A bipartisan group of U.S. senators introduced a bill on Thursday that would allow state medical marijuana laws to supersede the current federal prohibition on weed. The bill is dubbed the CARERS Act, which stands for the Compassionate Access, Research Expansion, and Respect States Act.
"The fact is our marijuana laws in America are broken," Democratic Sen. Cory Booker said at the bill's unveiling at the Capitol. "They are savagely broken, and the jagged pieces are hurting American people."
The legislation would allow the varying laws legalizing some form of medical marijuana in 30 states, the District of Columbia, Puerto Rico and Guam to stand. When it was introduced in 2015 it was the first ever medical marijuana bill introduced in the U.S. Senate. But times have changed since then.
For one, back then the bill only had three original sponsors: Booker, Democratic Sen. Kirstin Gillibrand and Republican Sen. Rand Paul, who has long supported medical marijuana as part if his libertarian platform. Now it has six, adding Democratic Sen. Al Franken and Republican Sens. Lisa Murkowski and Mike Lee.

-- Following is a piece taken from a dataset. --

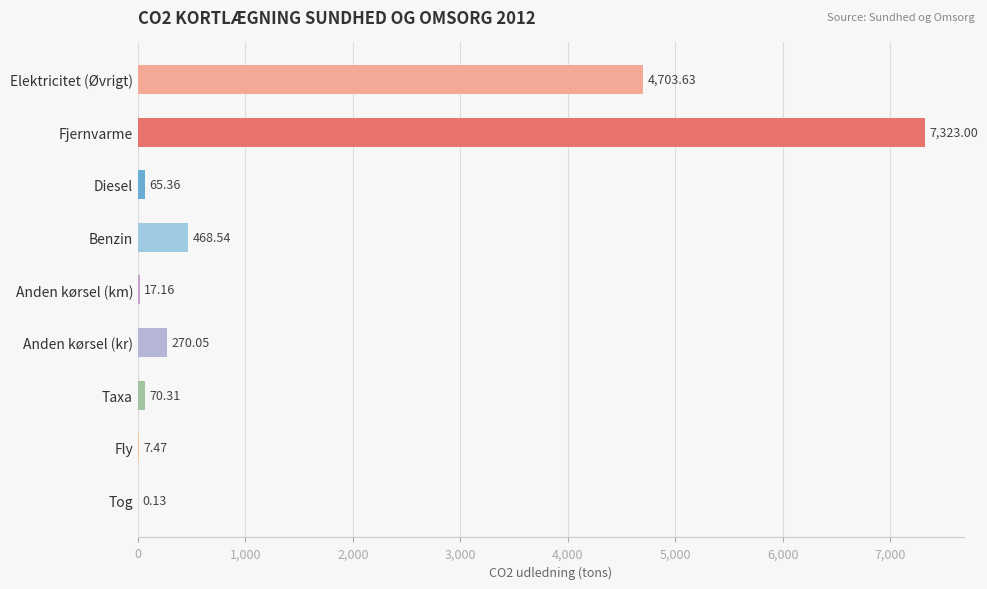

What is the sum of the values at Diesel and Anden kørsel (kr)?

335.4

The other big change from 2015: Donald Trump now occupies the Oval Office.
While running for president Trump said marijuana laws should be decided at the state level, but then he tapped marijuana-hating Jeff Sessions to be his attorney general.
It just came to light that Sessions privately sent a letter to congressional leaders in May asking them to undo a provision in federal law that bars his Justice Department from going after legal marijuana businesses.
"I believe it would be unwise for Congress to restrict the discretion of the Department to fund particular prosecutions, particularly in the midst of an historic drug epidemic and potentially long-term uptick in violent crime," Sessions penned. "The Department must be in a position to use all laws available to combat the transnational drug organizations and dangerous drug traffickers who threaten American lives."
But the new bill's proponents argue Sessions' thinking is misguided, especially when it comes to people gripped with epilepsy and those who suffer from seizures who report cannabidiol, or CBD as it's commonly known, is a miracle cure that cuts their seizures down as much as 45 percent.
"I dare him to sit down with families and listen to their stories and then pursue a policy like he's advocating for now," Booker says of Sessions' letter going after medical marijuana businesses. The CARERS Act would take CBD off the list of controlled substances, which would allow children in states where medical marijuana isn't legal to access the life changing oil.
While the bill's proponents know their proposal faces an uphill battle, they also say they believe the effort is quickly picking up steam, especially because many red states have now passed some form of legal weed. "I believe things are changing and they're changing fast," Sen. Gillibrand tells Rolling Stone. "I think we will get the support we need."
The legislation also allows the nation's veterans to access legal weed by removing the current restriction that bars doctors at Veterans Affairs hospitals from prescribing pot to their patients. But it doesn't go near the politically touchy subject of what to do with the nation's eight states and the District of Columbia that have opted to legalize weed for recreational use. But many of the bill's proponents say that effort will come later.
Correction: A previous version of this article listed one of the supporters as Steve Cohen. He is a supporter of the bill in the House, not the Senate.